In the postsynaptic membrane, ankyrins are known to stabilize membrane and membrane-associated proteins at the NMJ . Expression of EHD1-4 proteins was increased in ankyrin-B−/− cardiomyocytes . Functional studies in HeLa cells showed that EHD1 regulates the expression of β1 integrin via a clathrin-independent mechanism and Arf6 and Rab family proteins . β1 integrin is a key extracellular-matrix (ECM) receptor that facilitates interactions with the ECM at focal adhesions but is also a key mediator of downstream signaling pathways important for cell survival, growth, environmental sensing, and cellular movement [19, 20]. Furthermore, β1 integrin has high expression in skeletal muscle and forms a dimer with α7 integrin at the NMJ, where it synergistically interacts with agrin and laminins 1 and 2/4 to promote acetylcholine receptor (AChR) clustering during maturation of muscle and AChR stability throughout life , supporting the potential role of EHD1 at the NMJ.
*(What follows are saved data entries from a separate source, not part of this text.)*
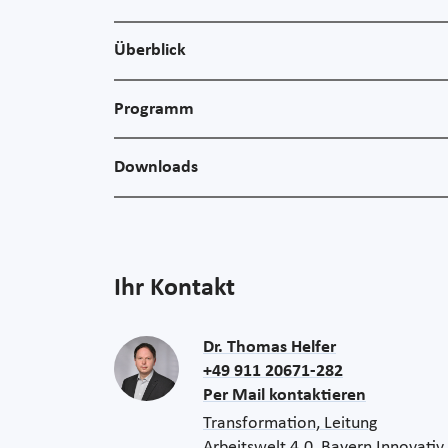
Überblick
Programm
Downloads
Ihr Kontakt
Dr. Thomas Helfer
+49 911 20671-282
Per Mail kontaktieren
Transformation, Leitung
Arbeitswelt 4.0, Bayern Innovativ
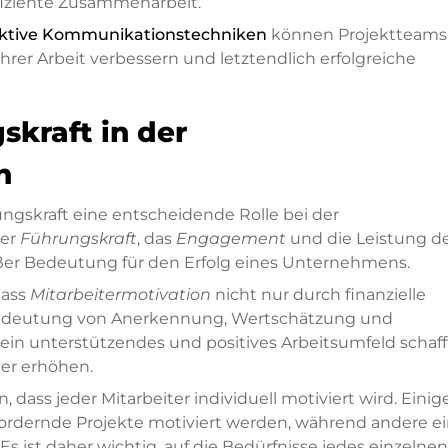
ffiziente Zusammenarbeit.
ektive Kommunikationstechniken
können Projektteams
 ihrer Arbeit verbessern und letztendlich erfolgreiche
skraft in der
n
ngskraft eine entscheidende Rolle bei der
ner
Führungskraft
, das
Engagement
und die Leistung d
oßer Bedeutung für den Erfolg eines Unternehmens.
dass
Mitarbeitermotivation
nicht nur durch finanzielle
e Bedeutung von Anerkennung, Wertschätzung und
in unterstützendes und positives Arbeitsumfeld schaff
ter erhöhen.
 dass jeder Mitarbeiter individuell motiviert wird. Einig
rdernde Projekte motiviert werden, während andere e
 ist daher wichtig, auf die Bedürfnisse jedes einzelnen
Maintenance and signaling of postsynaptic receptors is intimately linked to their turnover and trafficking, suggesting a possible role for EHD1 and its paralogs. Both ErbB receptor tyrosine kinases and muscle-specific tyrosine-protein kinase receptors (MuSK) are thought to signal after endocytosis into vesicles containing the downstream proteins that initiate synaptic gene transcription, reorganization of the cytoskeletal network, and clustering of AChRs or gene transcription (the so-called signaling endosome hypothesis). Earlier studies showed that ligand-induced endocytosis of MuSK occurs via a clathrin-independent but lipid-raft-dependent pathway [22, 23]. By contrast, ErbB receptor tyrosine kinases are internalized through the clathrin-mediated endocytic pathway upon neuregulin binding to activate AChR expression . Interestingly, the NPF-domain containing protein phosphatidylinositol-binding clathrin assembly protein (CALM) functions in AP-2-dependent clathrin-mediated endocytosis , potentially by intersecting with EHD proteins. Furthermore, tyrosine phosphorylation is crucial for recycling of endocytosed AChR to the synaptic crests; inhibitors of tyrosine phosphorylation cause AChR to become trapped or located in perisynaptic regions .
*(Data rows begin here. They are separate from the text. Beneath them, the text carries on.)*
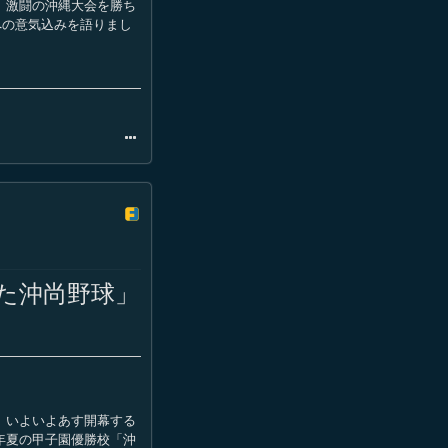
 激闘の沖縄大会を勝ち
への意気込みを語りまし
た沖尚野球」
 いよいよあす開幕する
年夏の甲子園優勝校「沖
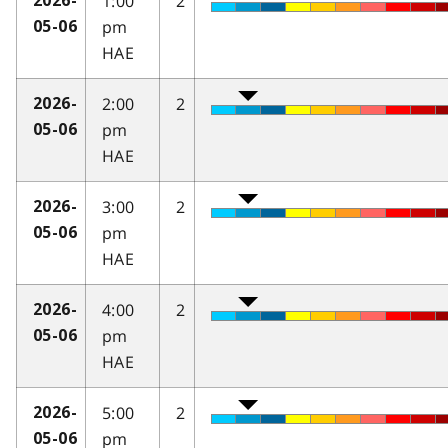
1:00
2
2026-
pm
05-06
HAE
2:00
2
2026-
pm
05-06
HAE
3:00
2
2026-
pm
05-06
HAE
4:00
2
2026-
pm
05-06
HAE
5:00
2
2026-
pm
05-06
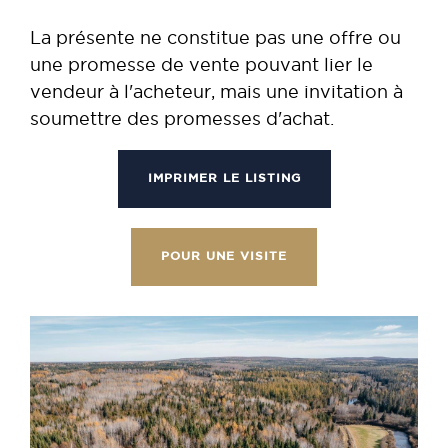
La présente ne constitue pas une offre ou
une promesse de vente pouvant lier le
vendeur à l'acheteur, mais une invitation à
soumettre des promesses d'achat.
IMPRIMER LE LISTING
POUR UNE VISITE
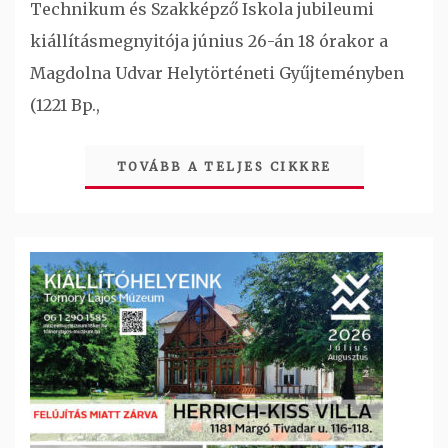
Technikum és Szakképző Iskola jubileumi
kiállításmegnyitója június 26-án 18 órakor a
Magdolna Udvar Helytörténeti Gyűjteményben
(1221 Bp.,
TOVÁBB A TELJES CIKKRE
Given the role of EHD1 in the transport of ligand-bound receptors, and given the importance of ligand-bound receptors such as MuSK and ErbB in postsynaptic stabilization and gene expression, we hypothesized that EHD proteins might play an important role in AChR clustering and postsynaptic membrane architecture. We report the localization and function of a previously unknown NMJ protein, EHD1.